= ORDEN DE TRABAJO =
Prosigue la homilía de la misa crisma a partir de su última oración, manteniendo el tono y el estilo del original.

= BLOQUE DE TEXTO =
★ ★ ★

Homilía de monseñor Víctor Manuel Fernández, arzobispo de La Plaa, durante la misa crisma (Iglesia catedral, 5 de abril de 2023)

Hermanas y hermanos, quiero invitarlos a que estos sean unos días espiritualmente intensos y decisivos, para todos, también para los sacerdotes. Los invito a una aventura del Espíritu en esta Semana santa. Es un tiempo breve, son pocos días, pero están llenos de gracia y son el corazón de todo el año litúrgico.

Las lecturas de hoy nos hablan de un Dios que trae consuelo y liberación a un pueblo sufrido, que ha pasado por el desierto de la cruz. A nosotros nos preanuncia el gozo liberador de la Pascua, pero primero tenemos que compartir con Cristo su pasión y su cruz.

Por eso hoy entramos juntos al desierto. Desde hoy hasta la Resurrección penetramos juntos en un espacio de liberación que aceptamos libremente. Otras veces el desierto se nos viene encima sin que lo aceptemos, y se convierte en un estado del alma, sumergida en la aridez, el desencanto, la oscuridad, el abandono interno, la soledad con gusto a vacío.

Pero en estos días queremos entrar libremente a lo hondo del desierto, respondiendo al llamado que el Señor está haciendo en el fondo de nuestros corazones.

En el libro del profeta Oseas el Señor presenta a su pueblo huidizo y pecador como una prostituta de la cual él se ha enamorado. Intenta de muchas maneras recuperarla y finalmente toma esta decisión: “Voy a seducirla, la llevaré al desierto y le hablaré al corazón” (Os 2, 16).

Si el desierto es aridez, soledad, desapego, aunque pueda ser necesario pasar por allí, uno quiere salir de esa aridez. Pero si el Señor te hace entrar allí es con un objetivo claro: seducirte. A vos. Y hablarte al corazón. ¿Podés imaginar qué tendrá para decirle Dios a tu corazón? No serán cosas superficiales.

Por lo tanto, si quieres salir pronto del desierto, dejá que cumpla su función, permitile al Señor que te seduzca y que surja una nueva alianza con él, una unión mucho más bella y firme.

Porque en realidad no estás allí para sufrir, para sacrificarte. Estás allí para que estés disponible y te dejes transfigurar por el amor infinito.

Hace falta experimentar a fondo esa soledad honda del corazón, dejarla aflorar con toda libertad, hasta que se convierta en un grito inevitable: “¡Ven Señor!”.

Llegará un momento en tu vida en que entrarás a fondo al desierto. Sólo así llegarás al centro de tu ser, a tu plenitud, a lo más sabroso e intenso de la existencia humana, a las cumbres místicas. Escaparás y escaparás de ese momento, pero deberá llegar. El desierto es necesario, no es opcional.

El padre Rafael Tello decía que aunque pasemos la vida en una familia rica todos estamos llamados a la pobreza total, al desprendimiento absoluto. Y si no lo vivimos durante la vida lo viviremos en el momento de la muerte, pero seremos pobres para unirnos al anonadamiento de Cristo y para estar plenamente abiertos al amor de Dios que nos salva.

★ ★ ★

= MATERIAL SUMINISTRADO =
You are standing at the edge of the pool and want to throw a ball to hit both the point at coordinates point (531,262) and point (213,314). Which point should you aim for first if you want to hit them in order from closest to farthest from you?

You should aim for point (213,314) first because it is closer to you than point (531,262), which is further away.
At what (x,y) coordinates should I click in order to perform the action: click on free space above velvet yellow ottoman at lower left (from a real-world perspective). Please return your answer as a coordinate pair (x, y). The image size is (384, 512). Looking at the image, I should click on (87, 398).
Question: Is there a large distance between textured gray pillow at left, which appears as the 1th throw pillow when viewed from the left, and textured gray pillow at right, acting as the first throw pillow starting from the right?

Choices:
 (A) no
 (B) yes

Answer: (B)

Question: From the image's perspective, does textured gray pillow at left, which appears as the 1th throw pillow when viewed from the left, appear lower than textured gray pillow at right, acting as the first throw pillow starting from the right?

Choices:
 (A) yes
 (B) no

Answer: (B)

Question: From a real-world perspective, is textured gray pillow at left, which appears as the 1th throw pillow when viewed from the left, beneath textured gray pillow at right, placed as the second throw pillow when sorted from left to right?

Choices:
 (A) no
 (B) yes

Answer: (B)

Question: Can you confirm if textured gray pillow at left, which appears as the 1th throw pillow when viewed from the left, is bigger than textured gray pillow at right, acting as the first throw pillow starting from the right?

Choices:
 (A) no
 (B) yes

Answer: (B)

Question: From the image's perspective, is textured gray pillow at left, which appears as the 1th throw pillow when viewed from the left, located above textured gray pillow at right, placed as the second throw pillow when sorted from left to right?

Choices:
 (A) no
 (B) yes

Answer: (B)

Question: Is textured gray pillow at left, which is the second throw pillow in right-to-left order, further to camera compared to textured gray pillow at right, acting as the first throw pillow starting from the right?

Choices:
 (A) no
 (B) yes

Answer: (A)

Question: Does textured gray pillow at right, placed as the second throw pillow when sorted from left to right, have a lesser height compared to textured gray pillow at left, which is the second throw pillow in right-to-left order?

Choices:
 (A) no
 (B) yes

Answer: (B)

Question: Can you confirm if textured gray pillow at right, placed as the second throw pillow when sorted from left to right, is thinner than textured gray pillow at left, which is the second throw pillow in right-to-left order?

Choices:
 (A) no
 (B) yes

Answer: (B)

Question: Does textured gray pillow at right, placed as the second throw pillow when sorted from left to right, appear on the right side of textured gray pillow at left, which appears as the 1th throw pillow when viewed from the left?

★ ★ ★

= RESPUESTA =
No se trata simplemente de una pobreza material. Entrar al desierto es quedar completamente solos, sin poder aferrarnos a nada, entrar en el vacío total que es perfecta libertad.

Allí podés descubrir quién sos y cuál es el verdadero sentido de tu vida.

San Juan de la Cruz enseña que la soledad bella y preciosa no es el aislamiento sino que es el no estar apegados a nada. Es cuando uno “ha querido estar a solas de todas las cosas creadas” y así acepta liberarse de todo “consuelo y apego de las creaturas”. La verdadera soledad del alma, donde Dios puede reinar, es el desapego.

Entonces no se trata de escapar de los demás. Porque cuando no sabemos amar y no soportamos a los hermanos en realidad nos apegamos a nuestro tiempo libre, a nuestras pequeñas cosas, a nuestras costumbres, a nuestro aislamiento.

Esa no es una soledad sana. A veces la verdadera soledad que Dios ama se produce cuando estamos sirviendo a los demás, porque hemos renunciado al apego por nuestros gustos y comodidades, al apego por nuestro estilo individualista.

Ustedes me dirán: pero estos días está la tarea pastoral. Precisamente, y no es ningún obstáculo. Al contrario. Cuando uno no tiene ganas de servir, quedarse solo es una tentación. Esa persona entrará a su verdadero desierto cuando acepte el desafío de la fraternidad, cuando se pierda en el mar de la vida compartida, cuando se incline ante los pobres. Entonces abandonará su autosuficiencia y su corazón estará disponible para el pleno encuentro con Dios y consigo mismo.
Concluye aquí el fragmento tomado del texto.